Technology is advancing so quickly, and there are so many new phone features it’s hard to keep up. There are a lot of things your smartphone could be doing for you that you may not even know about. Here are seven things your smartphone can do for you that even the grandkids might not know about yet.
One of the best habits for your health, especially as a senior, is monitoring. Being conscious of changes in your body and vital signs may help you see when something isn’t right, which gives you a chance to see your doctor before symptoms become more severe. Smartphones have sensors and apps to help you keep track of some of these factors.
Most smartphones have a health monitoring feature that can keep track of sleep cycles, blood oxygen levels and heart rate.
Studies and surveys show between 13 and 32% of adults over 65 experience sleep apnea, which can be dangerous and lower the quality of your waking life. Checking your sleeping stats may help you catch symptoms of sleep apnea, such as lower blood oxygen levels and inconsistent sleep cycles, so you can get treatment before poor sleep starts to negatively affect your health.
The caring staff at our assisted living community can help you monitor all the health stats your phone can’t — and many it can — but investing in your own tracking capability offers extra peace of mind.

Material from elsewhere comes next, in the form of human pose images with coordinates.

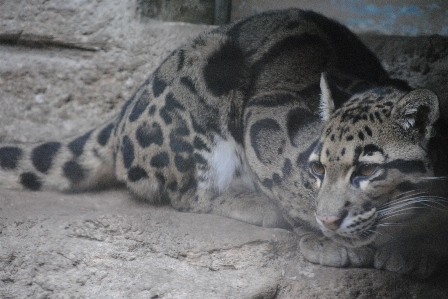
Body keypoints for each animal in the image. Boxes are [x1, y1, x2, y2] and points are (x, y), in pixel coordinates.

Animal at [0, 9, 448, 278]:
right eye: (318, 168)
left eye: (368, 170)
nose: (330, 221)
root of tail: (123, 112)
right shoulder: (268, 117)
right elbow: (288, 184)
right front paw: (323, 237)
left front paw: (417, 250)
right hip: (201, 88)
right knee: (188, 195)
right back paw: (251, 203)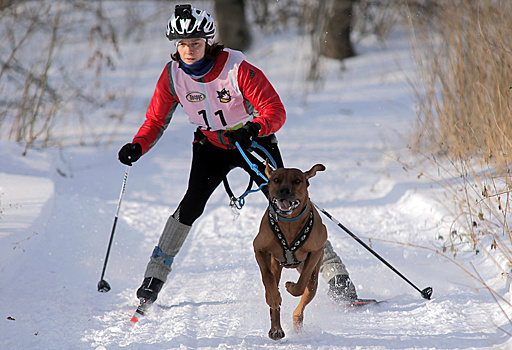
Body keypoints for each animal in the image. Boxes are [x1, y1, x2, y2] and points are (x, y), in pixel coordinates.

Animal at [253, 163, 328, 340]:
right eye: (276, 179)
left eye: (297, 180)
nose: (284, 190)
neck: (289, 223)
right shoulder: (259, 248)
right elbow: (267, 276)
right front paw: (273, 297)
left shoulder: (316, 250)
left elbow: (302, 283)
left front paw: (291, 287)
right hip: (275, 264)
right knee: (273, 285)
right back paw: (276, 328)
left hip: (313, 275)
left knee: (306, 295)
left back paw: (295, 320)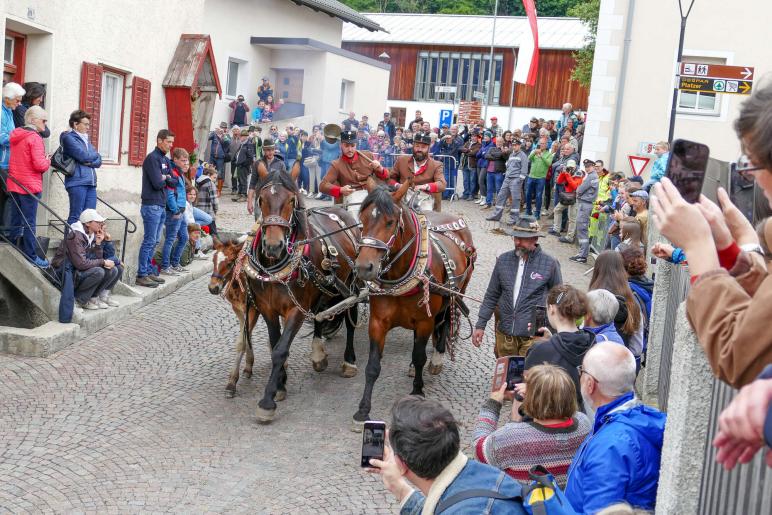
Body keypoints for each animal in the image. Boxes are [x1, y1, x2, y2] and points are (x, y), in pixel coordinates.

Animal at [352, 179, 474, 426]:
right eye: (363, 219)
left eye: (390, 222)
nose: (363, 267)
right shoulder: (378, 322)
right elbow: (372, 366)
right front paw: (363, 409)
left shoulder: (425, 321)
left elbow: (419, 357)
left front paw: (417, 391)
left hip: (455, 292)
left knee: (445, 321)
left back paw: (436, 358)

Your smartphone can scan documents with its camera. This is convenient for quickly uploading small documents, such as checks or forms. Many banks let you cash checks online with a scanned picture, which can be helpful for seniors with mobility issues who can’t constantly be running to the bank. You can also use it to send scans of important documents to out-of-state friends and family.
Most mobile banking apps offer check scanning options right in the app. You simply open it up and select mobile deposit and then follow the prompts to take pictures of the front and back of your check. If you want to scan other documents, you can download a scanning app such as Adobe Scan.
You can access books from the public library on your phone. You can also purchase and download ebooks on your phone to create your own digital library. To access library books on your phone, use the Libby app. It lets you borrow digital copies of books, usually for a certain period of time just like checking out a real book.
Staring at device screens can strain your eyes if you read on them for too long. You can also negatively impact your sleep quality if you look at a device before bed. Reading devices, such as Kindles and Nooks, let you read without the negative side effects of lighted screens because they use a display technology that mimics how a real page looks. If you’re planning on accessing a lot of books digitally, you may want to invest in one of these devices and only use your phone for reading when you're on the go.
Nearsightedness tends to worsen as you age, which can make reading small print and looking at small images difficult for seniors. Your phone can help by acting as a magnifying glass. This works using the phone camera. It zooms in to create a magnification effect. You can do this by just using the camera and zooming in or by downloading a magnifier app.
One phone feature that may really surprise you is the tape measure tool. Your phone can use image recognition technology to find out the distance between two points using the camera. This can be helpful for seniors who want to measure a wall or piece of furniture but don’t feel comfortable with all the bending you need to do to use a traditional tape measure. You just point your phone at what you need to measure and tap the two points on either side of the length you need.
Carrying around a wallet with cash can be inconvenient and may put you at risk of being robbed. If you set up a mobile wallet with your credit or debit card information, your phone can act as your wallet and be used to pay at many stores. You just tap your phone to card readers to pay. You can also handle most financial tasks on your phone, including banking and investments.
It can be frustrating when your remote stops working because you don’t know if the batteries are dead or the remote is broken. Luckily, you don’t have to get up to check the batteries as long as you have your phone. All you have to do is open your camera app and take a video of your remote's IR light while you press a button. If the batteries are dead, the light should have a faint flash visible to the phone camera but not to your eyes.